**Exercise text**
::::

Closed rossbalch closed 1 week ago

rossbalch commented 3 weeks ago

Describe the bug Training of LSTM models currently seems to currently have issues. Using the default parameters in the GUI to train the same re-amp as a model trained in the default Wavenet parameters yielded wildly different results. I also try the same in the CLI version with a different re-amp and while some seemed to train correctly, there was still some weird behavior.

465375231_10229282798907436_1578841228696968159_n

Rplot

To Reproduce I have run replicates and gotten the same results multiple times. I used the standard NAM v3 input file, as well as some custom inputs (such as Aida-X input file, as they are using LSTM for their RT-Neural implementation). I tried an ny of both 8192 and 32768 as suggested in the config files. I further tried with larger LSTM models like 32 hidden units, and 2 layers. The increase in size did not help. In fact it made the ESR worse as seen in the picture above.

Desktop (please complete the following information): Win 1124H2 - Anaconda Powershell Both GUI and CLI NAM Trainer v 0.10.0

sdatkinson commented 1 week ago

Hey. Just going to fill in some of the conversation here from elsewhere.

It's not really that there's a "bug"--just that training LSTMs is...way worse than the "batteries-included" "WaveNet" architecture I also provided in this repo, and there's nothing that demands that the universe make both of them "equal"--recurrent models are just a pain to train compared to other architectures and that's one of the main reasons that basically no one uses them anymore.

::::

**Given entries**
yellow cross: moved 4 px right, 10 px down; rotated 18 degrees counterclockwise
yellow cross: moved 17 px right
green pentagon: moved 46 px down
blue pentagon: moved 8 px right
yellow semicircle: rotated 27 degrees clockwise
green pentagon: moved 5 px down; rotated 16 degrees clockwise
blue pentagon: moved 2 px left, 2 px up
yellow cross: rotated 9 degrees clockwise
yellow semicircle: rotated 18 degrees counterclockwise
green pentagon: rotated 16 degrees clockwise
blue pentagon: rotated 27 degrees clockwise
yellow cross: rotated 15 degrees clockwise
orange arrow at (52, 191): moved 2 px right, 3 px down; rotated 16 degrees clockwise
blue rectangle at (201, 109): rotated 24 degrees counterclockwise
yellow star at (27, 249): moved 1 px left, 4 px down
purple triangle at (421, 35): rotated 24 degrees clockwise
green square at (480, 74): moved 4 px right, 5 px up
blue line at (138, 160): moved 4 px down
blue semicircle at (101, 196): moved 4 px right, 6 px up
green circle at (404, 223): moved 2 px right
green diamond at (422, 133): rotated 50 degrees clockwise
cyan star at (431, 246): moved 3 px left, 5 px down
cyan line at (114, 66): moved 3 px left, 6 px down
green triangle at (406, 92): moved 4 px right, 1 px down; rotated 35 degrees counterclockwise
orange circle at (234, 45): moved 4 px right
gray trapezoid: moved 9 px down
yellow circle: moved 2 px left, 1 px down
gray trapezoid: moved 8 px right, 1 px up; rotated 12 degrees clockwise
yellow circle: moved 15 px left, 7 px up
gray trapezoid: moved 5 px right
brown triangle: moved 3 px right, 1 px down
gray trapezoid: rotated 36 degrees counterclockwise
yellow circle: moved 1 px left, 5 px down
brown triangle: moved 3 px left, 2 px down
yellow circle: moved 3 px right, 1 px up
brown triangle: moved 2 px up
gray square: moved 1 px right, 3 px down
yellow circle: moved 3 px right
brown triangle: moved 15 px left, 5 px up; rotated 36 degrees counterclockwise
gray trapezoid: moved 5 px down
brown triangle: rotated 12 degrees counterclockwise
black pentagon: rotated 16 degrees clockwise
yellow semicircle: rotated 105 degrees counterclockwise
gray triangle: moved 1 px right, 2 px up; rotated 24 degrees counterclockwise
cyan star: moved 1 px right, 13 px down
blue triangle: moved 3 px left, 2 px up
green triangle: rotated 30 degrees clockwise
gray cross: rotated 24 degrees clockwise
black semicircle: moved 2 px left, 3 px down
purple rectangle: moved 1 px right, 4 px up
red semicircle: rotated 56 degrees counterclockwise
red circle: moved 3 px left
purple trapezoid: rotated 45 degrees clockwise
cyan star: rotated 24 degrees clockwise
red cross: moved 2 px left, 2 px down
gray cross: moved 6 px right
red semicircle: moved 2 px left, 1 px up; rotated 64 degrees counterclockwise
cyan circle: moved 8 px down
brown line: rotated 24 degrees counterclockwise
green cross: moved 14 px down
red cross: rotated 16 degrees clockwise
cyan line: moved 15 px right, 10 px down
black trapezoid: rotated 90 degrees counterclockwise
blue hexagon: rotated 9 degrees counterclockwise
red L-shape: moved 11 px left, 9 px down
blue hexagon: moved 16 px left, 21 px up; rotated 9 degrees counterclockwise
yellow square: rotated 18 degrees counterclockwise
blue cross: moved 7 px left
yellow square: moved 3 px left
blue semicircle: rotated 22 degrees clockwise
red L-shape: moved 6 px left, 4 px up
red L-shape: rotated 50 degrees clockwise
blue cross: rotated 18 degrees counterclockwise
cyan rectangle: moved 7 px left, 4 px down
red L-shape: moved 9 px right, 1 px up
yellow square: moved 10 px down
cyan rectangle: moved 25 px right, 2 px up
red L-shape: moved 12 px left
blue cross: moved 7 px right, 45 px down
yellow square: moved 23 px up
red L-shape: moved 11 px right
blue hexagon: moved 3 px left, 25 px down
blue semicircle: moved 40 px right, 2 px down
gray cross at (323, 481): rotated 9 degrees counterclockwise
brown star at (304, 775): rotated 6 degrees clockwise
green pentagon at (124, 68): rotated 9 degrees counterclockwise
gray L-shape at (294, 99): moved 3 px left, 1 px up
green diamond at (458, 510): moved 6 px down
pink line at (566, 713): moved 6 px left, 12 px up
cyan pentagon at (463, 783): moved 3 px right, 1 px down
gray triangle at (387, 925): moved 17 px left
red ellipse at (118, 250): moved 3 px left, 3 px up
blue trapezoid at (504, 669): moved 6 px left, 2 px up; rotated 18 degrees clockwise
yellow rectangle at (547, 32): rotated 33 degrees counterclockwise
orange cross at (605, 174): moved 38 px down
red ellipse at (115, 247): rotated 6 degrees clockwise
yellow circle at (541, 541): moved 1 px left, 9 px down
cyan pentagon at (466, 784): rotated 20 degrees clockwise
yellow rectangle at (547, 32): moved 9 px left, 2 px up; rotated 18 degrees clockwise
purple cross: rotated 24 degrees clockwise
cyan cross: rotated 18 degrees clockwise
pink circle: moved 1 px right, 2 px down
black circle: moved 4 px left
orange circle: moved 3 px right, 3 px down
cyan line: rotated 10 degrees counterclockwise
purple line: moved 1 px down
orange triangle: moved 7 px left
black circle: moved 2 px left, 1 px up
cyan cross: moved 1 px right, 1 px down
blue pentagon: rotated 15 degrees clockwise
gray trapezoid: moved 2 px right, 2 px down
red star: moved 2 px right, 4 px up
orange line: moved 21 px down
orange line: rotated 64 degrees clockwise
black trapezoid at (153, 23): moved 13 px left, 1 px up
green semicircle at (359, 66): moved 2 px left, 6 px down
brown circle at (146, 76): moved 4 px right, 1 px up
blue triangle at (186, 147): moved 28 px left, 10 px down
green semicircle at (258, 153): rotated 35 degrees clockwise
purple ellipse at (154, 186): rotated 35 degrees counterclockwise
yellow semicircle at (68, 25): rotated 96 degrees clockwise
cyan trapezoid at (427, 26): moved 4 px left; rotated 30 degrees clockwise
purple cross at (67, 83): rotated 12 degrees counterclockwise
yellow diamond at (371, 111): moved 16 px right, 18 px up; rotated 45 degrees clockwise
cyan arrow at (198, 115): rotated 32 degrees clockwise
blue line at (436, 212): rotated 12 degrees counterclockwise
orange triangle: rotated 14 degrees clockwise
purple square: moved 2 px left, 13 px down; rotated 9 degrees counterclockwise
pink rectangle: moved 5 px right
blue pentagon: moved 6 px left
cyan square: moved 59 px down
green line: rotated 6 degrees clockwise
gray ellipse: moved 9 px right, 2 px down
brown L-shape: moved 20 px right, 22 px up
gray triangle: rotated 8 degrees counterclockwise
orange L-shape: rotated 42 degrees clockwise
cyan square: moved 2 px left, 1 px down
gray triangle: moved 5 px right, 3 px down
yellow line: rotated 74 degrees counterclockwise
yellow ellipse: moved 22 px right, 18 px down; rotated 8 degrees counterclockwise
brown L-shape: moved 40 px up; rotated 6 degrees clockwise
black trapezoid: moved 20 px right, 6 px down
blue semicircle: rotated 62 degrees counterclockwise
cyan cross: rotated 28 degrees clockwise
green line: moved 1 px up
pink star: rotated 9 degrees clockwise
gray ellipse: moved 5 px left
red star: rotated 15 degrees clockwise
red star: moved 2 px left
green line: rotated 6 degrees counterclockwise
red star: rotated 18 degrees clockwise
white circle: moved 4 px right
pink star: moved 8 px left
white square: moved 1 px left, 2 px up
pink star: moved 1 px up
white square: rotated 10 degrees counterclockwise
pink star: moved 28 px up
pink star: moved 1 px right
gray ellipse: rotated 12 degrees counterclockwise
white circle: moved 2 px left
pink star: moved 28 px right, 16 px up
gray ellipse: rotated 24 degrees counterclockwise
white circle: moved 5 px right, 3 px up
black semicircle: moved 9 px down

::::

**Brief 1**
In the issue thread, which two values of ny were tried?
**Brief 2**
Reproduce everything in the issue thread from "It's not really" down to "uses them anymore.", word for word.

**Exercise output 1**
8192 and 32768.

**Exercise output 2**
It's not really that there's a "bug"--just that training LSTMs is...way worse than the "batteries-included" "WaveNet" architecture I also provided in this repo, and there's nothing that demands that the universe make both of them "equal"--recurrent models are just a pain to train compared to other architectures and that's one of the main reasons that basically no one uses them anymore.